After a couple weeks of arriving to her editing job on time, Vartan began using the same method of timing and planning for other, longer trips like a commute from Connecticut into New York City. After about one month of reinforcing a new habit, the impact of the old one begins to fade, says Sapadin, “As you build new habits, the old habits go down.”

Being conscious of specific personal weaknesses is also important for this process, notes Winch. Pressing snooze, for example, is an easy way to wind up running late in the mornings, and can become the default action, especially when a person is groggy and experiencing sleep inertia—a state when the mind can operate more on autopilot because it isn’t fully awake yet. Combatting such behaviors requires extra mindfulness, he says, “Any habit change is possible if the person is serious enough and diligent enough about putting in the work to make it stick.” With a strict repetition of a regimen, the goal is that punctuality will become the new default.

That’s not to say that once people start showing up to places on time, that they don’t fall back into their previous ways. “The important thing is not to think of yourself as a failure,” says Sapadin. “There’s always the next time—how can we strengthen the commitment, the can-do habit, so there’s a larger probability you’ll stick with it.”

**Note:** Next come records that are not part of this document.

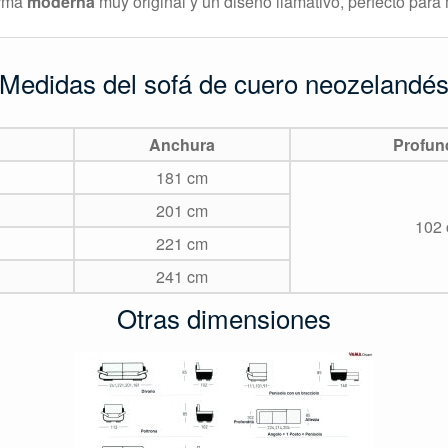
orma
moderna
muy original y un diseño llamativo, perfecto pa
Medidas del sofá de cuero neozelandé
Anchura
Profun
181 cm
201 cm
102
221 cm
241 cm
Otras dimensiones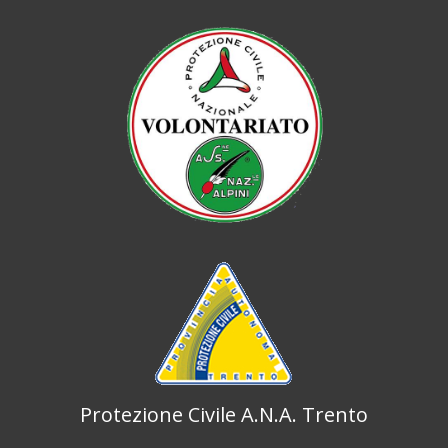
Protezione Civile A.N.A. Trento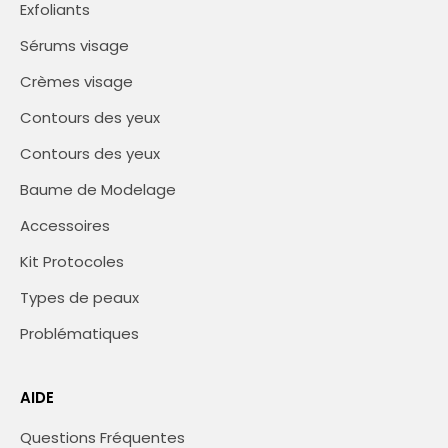
Exfoliants
Sérums visage
Crèmes visage
Contours des yeux
Contours des yeux
Baume de Modelage
Accessoires
Kit Protocoles
Types de peaux
Problématiques
AIDE
Questions Fréquentes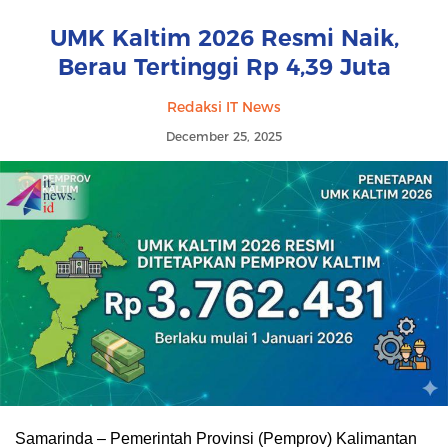
UMK Kaltim 2026 Resmi Naik,
Berau Tertinggi Rp 4,39 Juta
Redaksi IT News
December 25, 2025
Samarinda – Pemerintah Provinsi (Pemprov) Kalimantan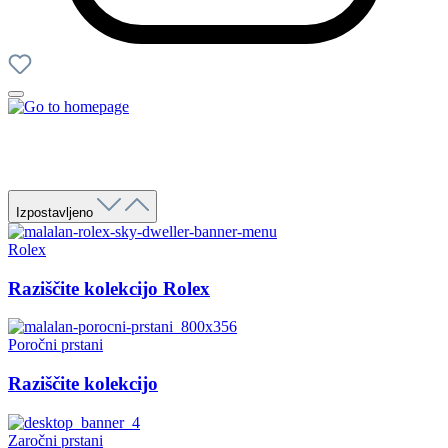
Izpostavljeno
Rolex
Raziščite kolekcijo Rolex
Poročni prstani
Raziščite kolekcijo
Zaročni prstani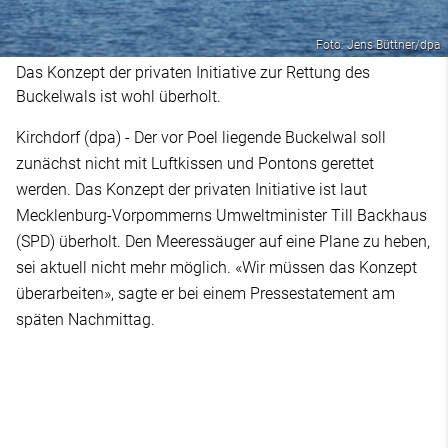
Foto: Jens Büttner/dpa
Das Konzept der privaten Initiative zur Rettung des
Buckelwals ist wohl überholt.
Kirchdorf (dpa) - Der vor Poel liegende Buckelwal soll
zunächst nicht mit Luftkissen und Pontons gerettet
werden. Das Konzept der privaten Initiative ist laut
Mecklenburg-Vorpommerns Umweltminister Till Backhaus
(SPD) überholt. Den Meeressäuger auf eine Plane zu heben,
sei aktuell nicht mehr möglich. «Wir müssen das Konzept
überarbeiten», sagte er bei einem Pressestatement am
späten Nachmittag.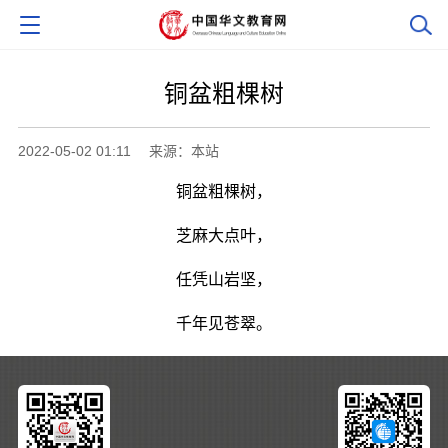
铜盆粗棵树
2022-05-02 01:11
来源：本站
铜盆粗棵树，
芝麻大点叶，
任凭山岩坚，
千年见苍翠。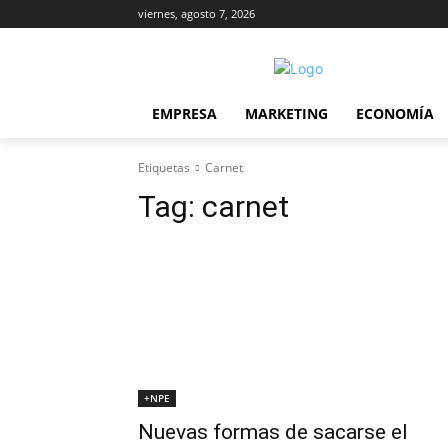
viernes, agosto 7, 2026
EMPRESA
MARKETING
ECONOMÍA
Etiquetas
Carnet
Tag:
carnet
+NPE
Nuevas formas de sacarse el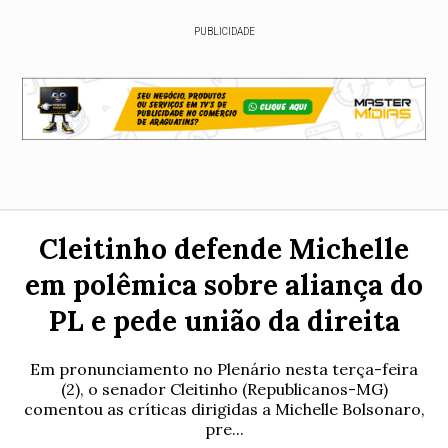
PUBLICIDADE
Cleitinho defende Michelle
em polêmica sobre aliança do
PL e pede união da direita
Em pronunciamento no Plenário nesta terça-feira
(2), o senador Cleitinho (Republicanos-MG)
comentou as críticas dirigidas a Michelle Bolsonaro,
pre...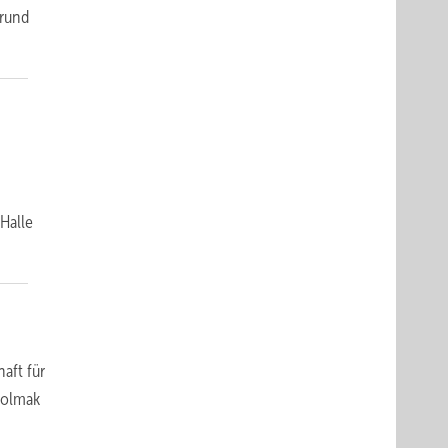
 rund
Halle
aft für
Holmak
n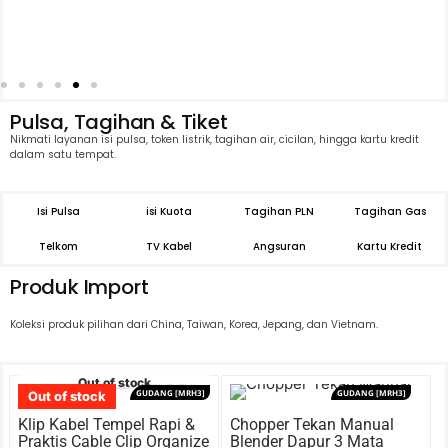
Pulsa, Tagihan & Tiket
Nikmati layanan isi pulsa, token listrik, tagihan air, cicilan, hingga kartu kredit
dalam satu tempat.
Isi Pulsa
isi Kuota
Tagihan PLN
Tagihan Gas
Telkom
TV Kabel
Angsuran
Kartu Kredit
Produk Import
Koleksi produk pilihan dari China, Taiwan, Korea, Jepang, dan Vietnam.
Out of stock
GUDANG [MRH3]
GUDANG [MRH3]
Out of stock
Klip Kabel Tempel Rapi &
Chopper Tekan Manual
Praktis Cable Clip Organize
Blender Dapur 3 Mata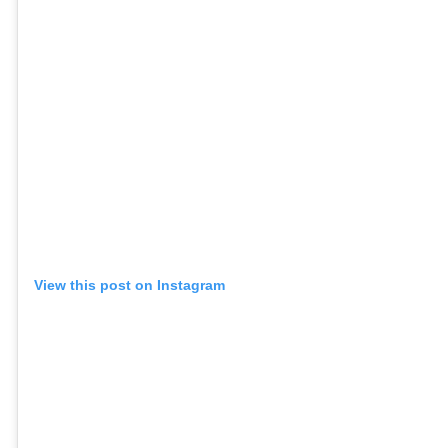
View this post on Instagram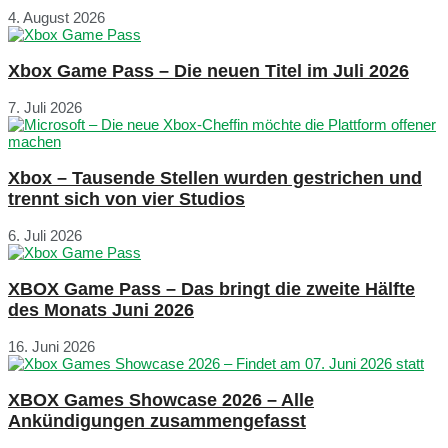
4. August 2026
Xbox Game Pass – Die neuen Titel im Juli 2026
7. Juli 2026
Xbox – Tausende Stellen wurden gestrichen und
trennt sich von vier Studios
6. Juli 2026
XBOX Game Pass – Das bringt die zweite Hälfte
des Monats Juni 2026
16. Juni 2026
XBOX Games Showcase 2026 – Alle
Ankündigungen zusammengefasst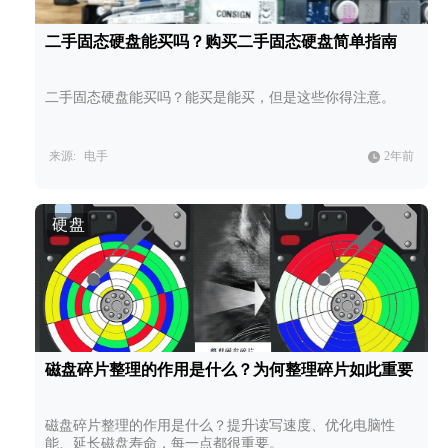
二手固态硬盘能买吗？购买二手固态硬盘简单指南
二手固态硬盘能买吗？能买是能买，但是这些你得注意。
来源:
电手
2年前
硬盘
磁盘碎片整理的作用是什么？为何整理碎片如此重要
磁盘碎片整理的作用是什么？提升读写速度、优化电脑性
能、延长磁盘寿命，每一点都很重要。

Keeping their lateness in check is an ongoing process for both Vartan and Richards. “It’s daily management in the same way that making food choices is a daily thing,” says Richards. But, she says, being late no longer feels the same as it once did. “It’s like when you’re eating better, and you go back to eating junk food, it just makes you feel so bad.”

And some self-compassion is required. “I thought of curing my lateness as a 90 percent thing,” says Vartan, “Like, 10 percent of the time, I'm not going to be successful, like anything else. If I hew to a ‘perfect’ standard, I fail, then get discouraged and quit.”

Today, they’re both on time, more often than not, and it’s changed the way they view their daily lives. Vartan now has the luxury of being able to get a coffee on her way to work, and arrive at parties when there’s still food. Her partner also feels more respected. “Sometimes, it’s still a little weird. If it’s an event and I get there when all the on-time people get there,” she says, laughing, “I’m like these are not my people.”

For Richards, managing this habit has changed the way that she feels about herself, and how others perceive her. “When you're late, people think you don’t care when it’s really the opposite,” she says, “Now that I’ve gotten better, I’m not constantly fighting myself, and feeling a horrible shame about it.”